Gustavson presided over a 65-square-mile zone of government land, or "crown land," where he has an exclusive right to trap marten, lynx, beaver, coyotes and wolves. As he has perfected his pursuit of wolves, he says, his respect for the predators has grown.

"There's the image of the wolf as terrible," adds Gustavson's wife Elsie, who recalls exiting the cabin after a quiet night and finding fresh wolf tracks in the snow outside the front door. "But there's also the wolf that's beautiful and wonderful."

There's also the wolf that's smart. Sometimes when checking his snares - up to 100 surrounding a bait station loaded with road-killed deer, elk or moose - Gustavson finds the footprints of a wolf that walked up to a snare, took a look or a sniff, and then backed up and went another direction.

"They're finicky animals," he says. "Some guys have aftershave or deodorant or whatever.
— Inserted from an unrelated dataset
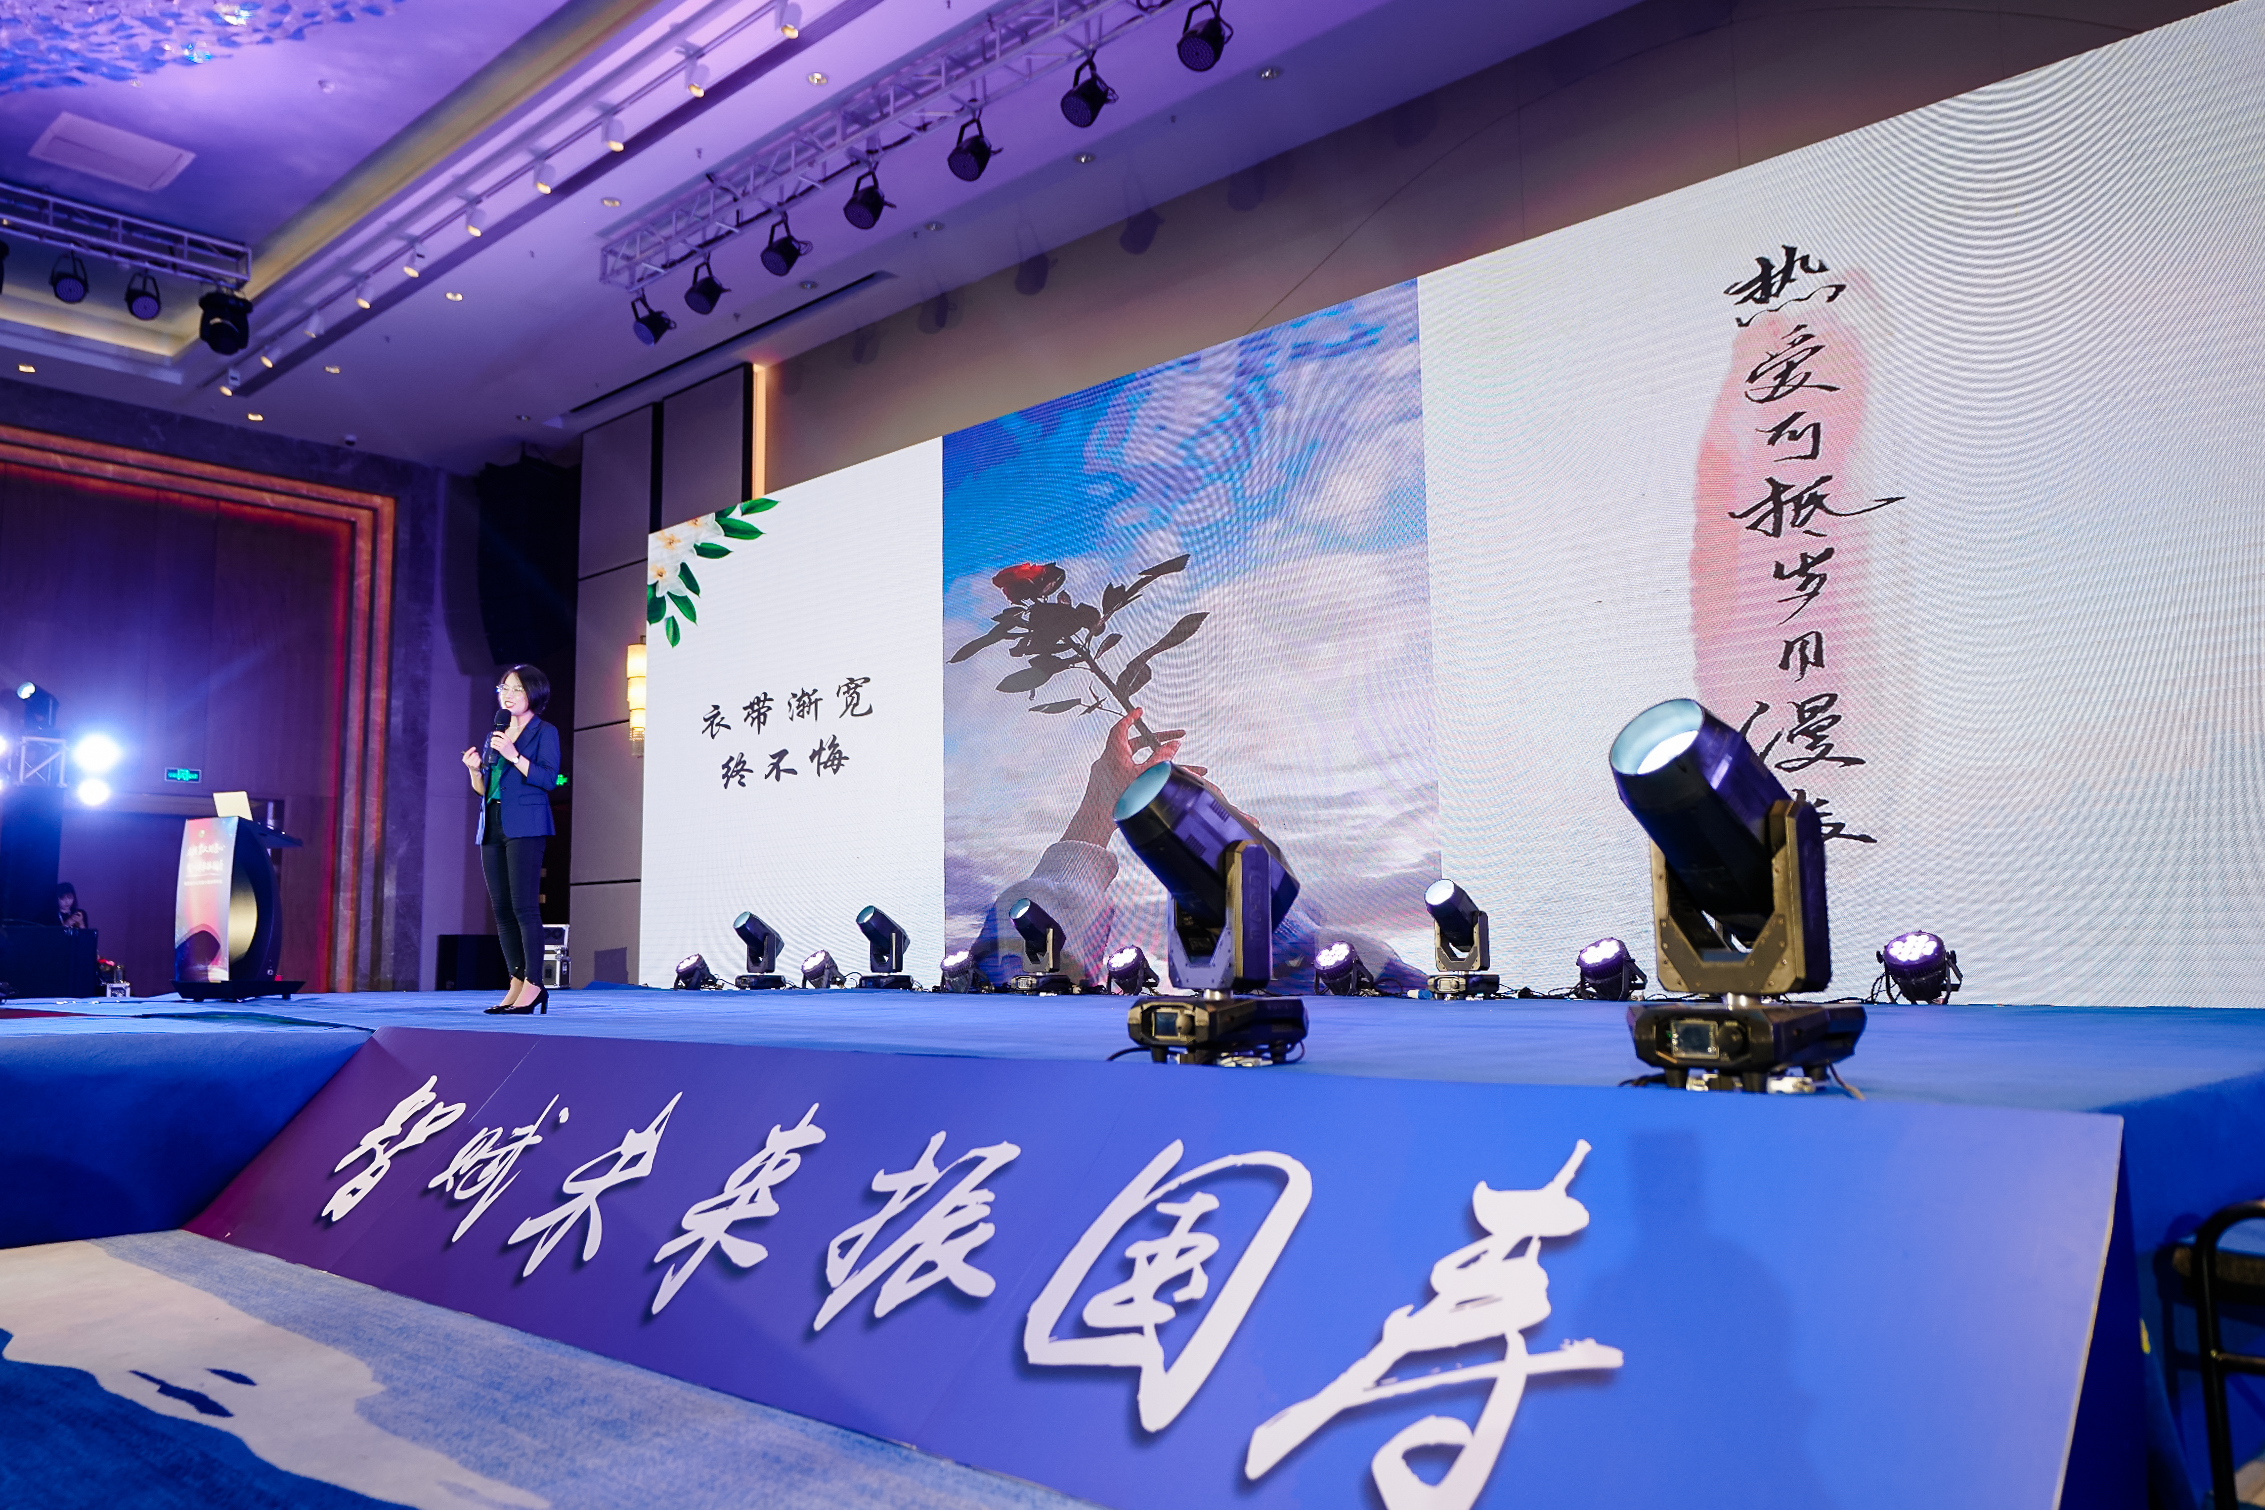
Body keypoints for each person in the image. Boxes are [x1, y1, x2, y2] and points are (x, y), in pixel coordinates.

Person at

It all smells different to a wolf and it's all going to make them nervous."

If wolves had been exterminated from the Canadian backcountry, as they were in the American West, Gustavson would have wanted them brought back.

But - "and this is a big but'' - he says they must be controlled through trapping, hunting or other means.

"I'd want them around, but I sure wouldn't want them around if they weren't going to be kept honest," Gustavson says.

Trappers do not catch many wolves - last year they took 399 throughout the whole of Alberta, which has an estimated wolf population of about 4,000. But by nabbing some, he says, the 82 active trappers in the region keep the rest on guard.